I think I can stick within 3 type bits. Unsigned ints don't matter, I think, and I need a code type, so
000 signed int
011 pointer to code
100 pointer to atom (int or float)
101 pointer to pointer
110 pointer to structure element
111 structure limit (length or last element; I'm not sure)
This is quite limiting; I would rather just go with four tag bits.
Anyway, from my notes (for a simple register machine)
0000 0000 0xxx xxxx zero argument operations 0000 0000 1iii iiii swi 0000 0001 rrrr xxxx one argument operations 0000 001x dddd ssss strings 0000 01xb rrrr rrrr push/popm 0000 100x dddd ssss load/store 0001 0xxx dddd ssss register shifters 0001 1xxx dddd iiii immediate shifters 0010 0xxx dddd ssss register alu 0011 xxxx iiii iiii conditional jump 01xx xiii dddd iiii immediate alu 1iii oooo dddd ssss mov d, s+(o<<i)
Adaptation isn't hard.
0000 0000 0xxx xxxx zero argument operations 0000 0000 1iii iiii swi (not sure about this--it's a continuation instruction) 0000 0001 rrrr xxxx one argument operations 0000 001x dddd ssss strings (d = dest, s = source, x = copy up/down) 0000 010b rrrr rrrr drop multiple (b = bank) 0000 1000 rrrr ssss store (load is a one argument instruction) 0001 0xxx rrrr ssss variable shifters 0001 1xxx rrrr iiii immediate shifters 0010 0xxx rrrr ssss variable alu 0011 xxxx iiii iiii conditional jump (security problem) 01xx xiii rrrr iiii immediate alu
But now we have other problems. Array lookup isn't accounted for. Instructions for the register machine were:
jump and link indirectly
set trap target
set array bound (not necessary anymore)
set arithmetic bound (possibly never necessary)
jump to value in register
jump and link to value in register
arithmetic shift left
arithmetic shift right
rotate and carry left
rotate and carry right
trap out of bounds array access
untrap out of bounds access
All the jump instructions are security problems.

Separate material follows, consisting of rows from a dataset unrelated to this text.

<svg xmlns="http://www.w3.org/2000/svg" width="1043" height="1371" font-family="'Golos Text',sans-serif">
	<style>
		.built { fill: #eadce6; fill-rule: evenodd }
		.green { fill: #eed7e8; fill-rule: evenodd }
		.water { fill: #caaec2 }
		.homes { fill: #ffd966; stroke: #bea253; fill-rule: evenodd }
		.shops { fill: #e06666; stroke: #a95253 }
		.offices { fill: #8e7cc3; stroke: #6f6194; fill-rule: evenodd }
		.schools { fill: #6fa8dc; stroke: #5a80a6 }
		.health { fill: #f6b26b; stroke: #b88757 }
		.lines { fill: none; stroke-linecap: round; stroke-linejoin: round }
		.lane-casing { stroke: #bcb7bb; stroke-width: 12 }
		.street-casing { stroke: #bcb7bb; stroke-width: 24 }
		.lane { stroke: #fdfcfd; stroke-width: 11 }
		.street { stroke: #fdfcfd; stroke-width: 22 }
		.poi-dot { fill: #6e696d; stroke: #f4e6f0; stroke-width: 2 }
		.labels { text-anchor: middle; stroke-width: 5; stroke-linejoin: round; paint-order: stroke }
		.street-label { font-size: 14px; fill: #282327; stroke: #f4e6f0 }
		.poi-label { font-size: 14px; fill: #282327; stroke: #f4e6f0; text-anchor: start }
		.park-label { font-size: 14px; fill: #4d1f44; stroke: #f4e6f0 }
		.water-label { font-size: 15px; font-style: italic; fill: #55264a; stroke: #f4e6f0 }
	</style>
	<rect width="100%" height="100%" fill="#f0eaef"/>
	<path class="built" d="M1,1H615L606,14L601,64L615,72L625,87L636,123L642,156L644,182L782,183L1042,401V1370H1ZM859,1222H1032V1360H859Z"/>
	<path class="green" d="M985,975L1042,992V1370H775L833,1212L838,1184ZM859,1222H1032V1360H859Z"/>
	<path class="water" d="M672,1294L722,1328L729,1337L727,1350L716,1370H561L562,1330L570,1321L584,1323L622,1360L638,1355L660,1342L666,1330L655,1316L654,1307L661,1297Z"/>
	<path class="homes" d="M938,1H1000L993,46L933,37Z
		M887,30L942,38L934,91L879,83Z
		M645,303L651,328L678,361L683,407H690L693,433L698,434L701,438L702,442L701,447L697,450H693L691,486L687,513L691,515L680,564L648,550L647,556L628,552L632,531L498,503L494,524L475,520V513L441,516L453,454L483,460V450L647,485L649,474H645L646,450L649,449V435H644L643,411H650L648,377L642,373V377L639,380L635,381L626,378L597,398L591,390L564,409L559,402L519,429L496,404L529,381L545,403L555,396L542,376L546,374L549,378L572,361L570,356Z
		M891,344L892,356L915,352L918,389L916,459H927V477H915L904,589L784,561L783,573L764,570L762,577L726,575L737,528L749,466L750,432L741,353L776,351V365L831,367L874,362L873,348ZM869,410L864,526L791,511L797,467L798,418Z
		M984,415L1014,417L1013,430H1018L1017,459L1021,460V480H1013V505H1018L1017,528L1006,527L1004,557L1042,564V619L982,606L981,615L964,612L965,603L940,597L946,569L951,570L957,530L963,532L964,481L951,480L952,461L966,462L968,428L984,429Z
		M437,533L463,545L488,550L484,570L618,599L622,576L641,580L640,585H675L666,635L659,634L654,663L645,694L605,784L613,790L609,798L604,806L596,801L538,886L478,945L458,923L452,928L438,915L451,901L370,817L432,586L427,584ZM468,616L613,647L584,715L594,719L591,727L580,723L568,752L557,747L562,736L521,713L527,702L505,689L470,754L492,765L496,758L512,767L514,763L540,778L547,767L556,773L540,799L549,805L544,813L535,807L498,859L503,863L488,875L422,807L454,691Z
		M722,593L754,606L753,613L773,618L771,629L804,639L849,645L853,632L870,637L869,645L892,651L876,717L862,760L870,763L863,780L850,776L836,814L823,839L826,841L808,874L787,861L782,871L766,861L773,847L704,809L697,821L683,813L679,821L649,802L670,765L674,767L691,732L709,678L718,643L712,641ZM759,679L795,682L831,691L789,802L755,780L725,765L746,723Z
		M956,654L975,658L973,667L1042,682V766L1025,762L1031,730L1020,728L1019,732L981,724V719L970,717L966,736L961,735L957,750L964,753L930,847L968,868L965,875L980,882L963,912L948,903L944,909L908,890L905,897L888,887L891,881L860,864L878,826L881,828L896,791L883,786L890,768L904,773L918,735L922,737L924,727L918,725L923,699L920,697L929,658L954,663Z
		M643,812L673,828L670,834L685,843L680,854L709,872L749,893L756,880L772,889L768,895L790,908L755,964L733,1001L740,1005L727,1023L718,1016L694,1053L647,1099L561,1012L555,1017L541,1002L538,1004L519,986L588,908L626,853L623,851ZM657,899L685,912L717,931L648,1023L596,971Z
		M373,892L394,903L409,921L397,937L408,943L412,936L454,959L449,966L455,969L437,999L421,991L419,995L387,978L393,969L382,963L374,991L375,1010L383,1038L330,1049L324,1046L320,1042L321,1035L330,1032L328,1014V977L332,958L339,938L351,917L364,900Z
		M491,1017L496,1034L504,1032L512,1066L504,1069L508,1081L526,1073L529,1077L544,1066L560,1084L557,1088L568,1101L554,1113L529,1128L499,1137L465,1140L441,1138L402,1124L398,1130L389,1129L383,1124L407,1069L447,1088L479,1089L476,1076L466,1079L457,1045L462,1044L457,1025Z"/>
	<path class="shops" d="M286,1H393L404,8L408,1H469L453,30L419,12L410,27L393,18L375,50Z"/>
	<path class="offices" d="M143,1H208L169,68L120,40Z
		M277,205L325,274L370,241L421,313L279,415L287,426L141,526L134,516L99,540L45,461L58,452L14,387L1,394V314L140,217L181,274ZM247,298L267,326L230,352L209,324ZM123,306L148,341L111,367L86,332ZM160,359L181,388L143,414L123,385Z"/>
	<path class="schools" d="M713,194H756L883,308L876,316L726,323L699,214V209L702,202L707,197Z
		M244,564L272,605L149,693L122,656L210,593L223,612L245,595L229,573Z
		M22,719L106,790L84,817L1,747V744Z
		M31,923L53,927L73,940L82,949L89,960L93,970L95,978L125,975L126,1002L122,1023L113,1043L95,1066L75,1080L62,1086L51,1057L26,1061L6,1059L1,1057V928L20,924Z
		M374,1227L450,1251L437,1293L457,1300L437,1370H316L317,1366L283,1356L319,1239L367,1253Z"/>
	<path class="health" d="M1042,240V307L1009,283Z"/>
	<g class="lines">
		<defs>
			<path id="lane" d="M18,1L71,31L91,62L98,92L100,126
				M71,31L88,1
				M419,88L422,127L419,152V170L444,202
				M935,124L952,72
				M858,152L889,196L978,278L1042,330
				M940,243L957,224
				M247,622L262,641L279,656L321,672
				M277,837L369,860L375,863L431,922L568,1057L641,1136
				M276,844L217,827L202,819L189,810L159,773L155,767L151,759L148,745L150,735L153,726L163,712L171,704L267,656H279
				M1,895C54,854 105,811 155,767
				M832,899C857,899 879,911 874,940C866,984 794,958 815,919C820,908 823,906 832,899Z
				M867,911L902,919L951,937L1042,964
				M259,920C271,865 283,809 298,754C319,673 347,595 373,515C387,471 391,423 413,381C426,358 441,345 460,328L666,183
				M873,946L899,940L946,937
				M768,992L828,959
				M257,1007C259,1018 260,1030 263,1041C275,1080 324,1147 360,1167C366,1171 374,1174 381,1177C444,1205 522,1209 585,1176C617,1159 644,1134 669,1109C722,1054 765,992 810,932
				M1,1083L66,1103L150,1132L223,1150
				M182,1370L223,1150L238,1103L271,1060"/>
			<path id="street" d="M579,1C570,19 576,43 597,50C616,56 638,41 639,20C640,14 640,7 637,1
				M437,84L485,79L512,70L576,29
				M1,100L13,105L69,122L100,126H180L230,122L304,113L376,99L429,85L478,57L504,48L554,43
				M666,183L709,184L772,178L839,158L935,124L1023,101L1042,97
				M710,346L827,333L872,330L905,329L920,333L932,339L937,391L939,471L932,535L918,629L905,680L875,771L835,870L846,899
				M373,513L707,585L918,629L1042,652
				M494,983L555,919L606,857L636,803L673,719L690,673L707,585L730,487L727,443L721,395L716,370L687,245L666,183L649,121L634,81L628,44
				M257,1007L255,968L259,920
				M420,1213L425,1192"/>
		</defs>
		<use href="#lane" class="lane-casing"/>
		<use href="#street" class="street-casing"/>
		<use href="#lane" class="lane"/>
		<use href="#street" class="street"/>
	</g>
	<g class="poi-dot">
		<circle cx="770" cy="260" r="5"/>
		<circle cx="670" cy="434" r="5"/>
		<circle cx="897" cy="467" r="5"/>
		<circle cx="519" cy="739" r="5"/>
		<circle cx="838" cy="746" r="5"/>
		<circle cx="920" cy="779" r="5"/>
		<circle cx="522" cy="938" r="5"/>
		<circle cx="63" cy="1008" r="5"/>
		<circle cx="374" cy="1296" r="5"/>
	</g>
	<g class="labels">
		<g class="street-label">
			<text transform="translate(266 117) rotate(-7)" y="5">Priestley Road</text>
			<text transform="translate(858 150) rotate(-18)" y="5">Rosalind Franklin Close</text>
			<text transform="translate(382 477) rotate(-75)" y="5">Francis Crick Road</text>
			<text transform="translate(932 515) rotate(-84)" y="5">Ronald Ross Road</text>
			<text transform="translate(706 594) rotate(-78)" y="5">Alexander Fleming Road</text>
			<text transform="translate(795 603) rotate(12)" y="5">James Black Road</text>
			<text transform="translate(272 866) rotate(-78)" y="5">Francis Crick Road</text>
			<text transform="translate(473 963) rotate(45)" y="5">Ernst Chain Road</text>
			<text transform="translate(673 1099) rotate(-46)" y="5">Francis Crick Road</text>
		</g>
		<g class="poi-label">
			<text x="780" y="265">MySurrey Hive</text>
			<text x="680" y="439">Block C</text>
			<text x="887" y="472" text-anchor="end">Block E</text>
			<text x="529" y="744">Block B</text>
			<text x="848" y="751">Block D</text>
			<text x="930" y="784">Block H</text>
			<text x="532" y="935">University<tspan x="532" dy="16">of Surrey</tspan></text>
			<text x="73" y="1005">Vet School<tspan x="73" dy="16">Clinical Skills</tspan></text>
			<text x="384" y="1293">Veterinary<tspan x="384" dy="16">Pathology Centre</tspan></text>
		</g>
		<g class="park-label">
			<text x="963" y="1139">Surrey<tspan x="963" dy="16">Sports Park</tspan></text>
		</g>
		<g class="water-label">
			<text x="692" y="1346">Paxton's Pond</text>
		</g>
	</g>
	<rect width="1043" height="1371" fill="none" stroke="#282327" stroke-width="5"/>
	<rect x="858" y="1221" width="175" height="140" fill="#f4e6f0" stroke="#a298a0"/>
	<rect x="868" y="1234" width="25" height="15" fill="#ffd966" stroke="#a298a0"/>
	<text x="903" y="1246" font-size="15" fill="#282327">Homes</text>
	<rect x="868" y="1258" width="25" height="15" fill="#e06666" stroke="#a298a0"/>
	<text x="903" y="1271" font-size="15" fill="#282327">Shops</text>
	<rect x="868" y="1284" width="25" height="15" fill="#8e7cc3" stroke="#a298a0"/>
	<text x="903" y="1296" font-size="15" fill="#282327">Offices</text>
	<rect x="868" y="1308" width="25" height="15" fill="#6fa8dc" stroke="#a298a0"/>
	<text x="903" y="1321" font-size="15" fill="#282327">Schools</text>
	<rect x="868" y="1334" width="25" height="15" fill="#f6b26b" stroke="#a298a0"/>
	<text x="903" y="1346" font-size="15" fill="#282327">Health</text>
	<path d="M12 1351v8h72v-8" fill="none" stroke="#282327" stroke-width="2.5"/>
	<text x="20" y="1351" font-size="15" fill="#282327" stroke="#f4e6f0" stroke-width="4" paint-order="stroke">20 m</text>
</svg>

This problem may be solvable when the program is loaded, which brings up a good point.
Not all types need to be checked at run time. Theoretically, at least, by making relative jumps small enough that greater space exists between programs than the relative jump can cross (this includes data, since code can be written as data and then executed), relative jumps can be rendered harmless. Absolute jumps need to be such that a program cannot forge a code pointer. Actually, we need to guarantee that a program cannot forge any pointer, which is why the pointer to pointer type exists. When a program is loaded, it therefore needs to be possible to check for the presence of pointers and crash if any unsafe ones are present.
It is not at all clear to me how this should be handled.
In the assumed environment, there exist hostile programs which may collaborate to destroy the security properties of the system. There is no separation of address spaces save the type system. That's what makes it interesting.
Implementing some code in the proposed system might help clear my head.